● **FRAGMENTO SELECCIONADO**:
────────
JUSTICIA RECHAZÓ LA LIBERTAD CONDICIONAL A UN CONDENADO POR EL CRIMEN DE SANTOS RAMOS
Almonacid seguirá detenido y mantendrá, por ahora, el régimen de salidas de revinculación familiar. La decisión se conoce en un momento en que el debate sobre los controles de las libertades condicionales volvió a ocupar el centro de la escena.
La Justicia de Puerto Madryn rechazó este miércoles el pedido de libertad condicional presentado por la defensa de Luis Iván Almonacid, uno de los condenados por el crimen del jubilado Santos Eliberto Ramos, ocurrido en esta ciudad en 2017.
Almonacid cumple una pena de 15 años de prisión y lleva aproximadamente nueve años detenido. Su defensa había solicitado que pudiera continuar cumpliendo la condena bajo el régimen de libertad condicional.
La jueza Stella Eizmendi resolvió rechazar el planteo. De esta manera, el condenado continuará detenido bajo el régimen que actualmente tiene vigente, que contempla salidas de revinculación familiar una vez al mes y bajo estrictas condiciones.
La decisión fue seguida de cerca por la familia de Santos Ramos. Su hija estuvo presente durante la audiencia y expresó su alivio por la resolución, aunque también volvió a poner en palabras el impacto que significa para los familiares de una víctima tener que atravesar nuevamente este tipo de instancias judiciales.
────────
● **MATERIAL PRESENTADO**:
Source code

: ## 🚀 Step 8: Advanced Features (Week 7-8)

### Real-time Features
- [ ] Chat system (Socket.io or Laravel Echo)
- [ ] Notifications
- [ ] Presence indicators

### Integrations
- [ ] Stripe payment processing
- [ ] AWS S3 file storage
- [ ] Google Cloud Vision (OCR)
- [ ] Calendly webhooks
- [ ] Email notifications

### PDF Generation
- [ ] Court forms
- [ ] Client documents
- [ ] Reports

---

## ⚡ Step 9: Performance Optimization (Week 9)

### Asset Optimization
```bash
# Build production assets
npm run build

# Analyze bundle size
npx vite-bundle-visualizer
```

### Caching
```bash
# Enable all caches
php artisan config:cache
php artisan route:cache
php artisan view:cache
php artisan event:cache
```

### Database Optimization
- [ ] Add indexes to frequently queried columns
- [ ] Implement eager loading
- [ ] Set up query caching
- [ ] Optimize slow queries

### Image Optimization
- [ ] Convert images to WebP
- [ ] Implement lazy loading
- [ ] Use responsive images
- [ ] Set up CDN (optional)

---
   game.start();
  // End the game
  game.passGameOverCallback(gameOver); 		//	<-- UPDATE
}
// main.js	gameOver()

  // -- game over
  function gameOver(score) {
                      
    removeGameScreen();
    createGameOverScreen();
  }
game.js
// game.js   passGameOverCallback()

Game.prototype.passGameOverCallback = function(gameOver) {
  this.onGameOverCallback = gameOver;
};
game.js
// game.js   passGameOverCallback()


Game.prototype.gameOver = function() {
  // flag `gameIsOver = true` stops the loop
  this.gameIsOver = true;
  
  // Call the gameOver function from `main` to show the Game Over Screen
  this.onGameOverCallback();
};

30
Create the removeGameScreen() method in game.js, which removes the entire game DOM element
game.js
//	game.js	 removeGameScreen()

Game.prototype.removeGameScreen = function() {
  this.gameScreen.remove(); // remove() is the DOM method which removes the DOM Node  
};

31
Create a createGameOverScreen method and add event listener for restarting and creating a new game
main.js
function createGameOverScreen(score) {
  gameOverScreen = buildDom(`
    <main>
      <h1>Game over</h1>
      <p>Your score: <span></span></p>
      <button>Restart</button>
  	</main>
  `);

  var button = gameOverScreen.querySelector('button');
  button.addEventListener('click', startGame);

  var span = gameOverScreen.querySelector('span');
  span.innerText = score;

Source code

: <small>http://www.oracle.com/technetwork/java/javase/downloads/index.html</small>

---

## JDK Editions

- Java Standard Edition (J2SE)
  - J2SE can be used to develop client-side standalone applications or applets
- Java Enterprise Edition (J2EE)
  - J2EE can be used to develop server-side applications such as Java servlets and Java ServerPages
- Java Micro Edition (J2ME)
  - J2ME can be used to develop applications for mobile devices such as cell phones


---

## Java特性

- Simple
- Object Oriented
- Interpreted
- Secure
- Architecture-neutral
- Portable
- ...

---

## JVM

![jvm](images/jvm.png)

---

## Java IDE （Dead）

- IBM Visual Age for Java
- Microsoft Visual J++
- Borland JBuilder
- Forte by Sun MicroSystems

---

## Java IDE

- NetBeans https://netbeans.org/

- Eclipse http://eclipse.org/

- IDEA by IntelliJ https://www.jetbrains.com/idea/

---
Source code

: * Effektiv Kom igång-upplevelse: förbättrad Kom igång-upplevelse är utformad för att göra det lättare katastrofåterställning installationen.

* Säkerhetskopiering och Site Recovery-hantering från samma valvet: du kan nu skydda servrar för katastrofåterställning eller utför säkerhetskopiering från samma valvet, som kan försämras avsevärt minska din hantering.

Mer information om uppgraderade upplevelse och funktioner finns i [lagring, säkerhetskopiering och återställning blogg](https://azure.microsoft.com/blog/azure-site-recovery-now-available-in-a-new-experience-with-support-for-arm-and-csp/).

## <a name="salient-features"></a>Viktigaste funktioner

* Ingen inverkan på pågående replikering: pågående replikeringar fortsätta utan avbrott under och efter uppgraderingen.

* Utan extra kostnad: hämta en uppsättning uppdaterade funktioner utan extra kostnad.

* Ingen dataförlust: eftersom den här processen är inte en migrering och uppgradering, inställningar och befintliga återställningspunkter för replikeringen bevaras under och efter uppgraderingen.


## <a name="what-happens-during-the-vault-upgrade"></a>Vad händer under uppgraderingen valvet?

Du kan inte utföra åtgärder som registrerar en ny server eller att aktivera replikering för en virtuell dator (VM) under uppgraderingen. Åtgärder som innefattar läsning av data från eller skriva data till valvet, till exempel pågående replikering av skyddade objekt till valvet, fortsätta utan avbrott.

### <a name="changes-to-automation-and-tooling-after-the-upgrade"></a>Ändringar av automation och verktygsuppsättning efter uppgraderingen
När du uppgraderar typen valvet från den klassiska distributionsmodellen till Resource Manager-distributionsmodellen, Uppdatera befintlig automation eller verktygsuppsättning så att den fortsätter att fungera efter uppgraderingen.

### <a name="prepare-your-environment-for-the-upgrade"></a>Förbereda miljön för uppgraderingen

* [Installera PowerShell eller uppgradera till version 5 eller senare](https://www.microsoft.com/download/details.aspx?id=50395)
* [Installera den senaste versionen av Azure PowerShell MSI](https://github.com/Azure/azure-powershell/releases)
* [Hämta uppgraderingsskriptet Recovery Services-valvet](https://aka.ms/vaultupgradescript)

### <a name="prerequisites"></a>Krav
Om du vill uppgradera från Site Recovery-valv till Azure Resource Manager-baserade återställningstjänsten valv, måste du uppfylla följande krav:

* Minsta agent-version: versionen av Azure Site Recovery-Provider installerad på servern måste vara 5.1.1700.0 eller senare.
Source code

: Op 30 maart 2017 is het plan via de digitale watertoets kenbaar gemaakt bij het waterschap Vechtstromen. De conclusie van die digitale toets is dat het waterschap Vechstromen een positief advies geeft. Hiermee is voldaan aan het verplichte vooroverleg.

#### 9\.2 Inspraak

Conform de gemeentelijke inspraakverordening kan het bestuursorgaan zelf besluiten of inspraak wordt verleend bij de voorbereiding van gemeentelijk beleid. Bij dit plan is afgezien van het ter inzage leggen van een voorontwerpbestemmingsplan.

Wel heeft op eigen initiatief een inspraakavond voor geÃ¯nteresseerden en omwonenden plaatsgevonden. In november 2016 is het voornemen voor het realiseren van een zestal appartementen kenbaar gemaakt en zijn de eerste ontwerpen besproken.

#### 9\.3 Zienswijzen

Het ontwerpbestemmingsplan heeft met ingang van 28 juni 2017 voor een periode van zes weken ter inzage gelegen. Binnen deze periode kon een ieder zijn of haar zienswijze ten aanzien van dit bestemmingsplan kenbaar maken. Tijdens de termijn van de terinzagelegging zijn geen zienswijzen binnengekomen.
────────
● **TU TAREA**: Prolonga la noticia sobre el rechazo de la libertad condicional a Almonacid a partir de su última oración.

● **TU RESPUESTA**:
La posibilidad de solicitar la libertad condicional está contemplada por la legislación cuando una persona condenada alcanza determinados requisitos temporales. En términos generales, el cumplimiento de los dos tercios de la pena habilita a realizar el pedido, pero no implica que el beneficio deba ser concedido automáticamente.
La Justicia también debe analizar otros elementos, entre ellos la conducta y el concepto del interno, los informes profesionales y la evolución registrada durante las distintas etapas del régimen de progresividad de la pena.
En este caso, la magistrada consideró que las condiciones actuales no justificaban el otorgamiento de la libertad condicional.
La resolución se conoce pocos días después de que otro caso ocurrido en la región volviera a poner bajo discusión el funcionamiento de los controles sobre personas condenadas que acceden a regímenes de libertad.
Se trata del caso de Marcos Dip, quien se encontraba cumpliendo una condena bajo un régimen que le permitía permanecer en libertad y, según se conoció posteriormente, llevaba aproximadamente un mes y medio prófugo sin que el juzgado de Ejecución Penal de Puerto Madryn hubiera tomado conocimiento de la situación. El hombre murió luego de ser abatido durante un hecho ocurrido en otra ciudad.
Ese episodio generó fuertes cuestionamientos y volvió a instalar una pregunta que excede cada caso particular: qué controles deben existir para que los beneficios previstos por la ley no terminen convirtiéndose en una nueva amenaza para la sociedad ni en una nueva fuente de angustia para las víctimas y sus familias.
En ese contexto, la decisión adoptada ahora por la Justicia de Puerto Madryn adquiere una relevancia particular.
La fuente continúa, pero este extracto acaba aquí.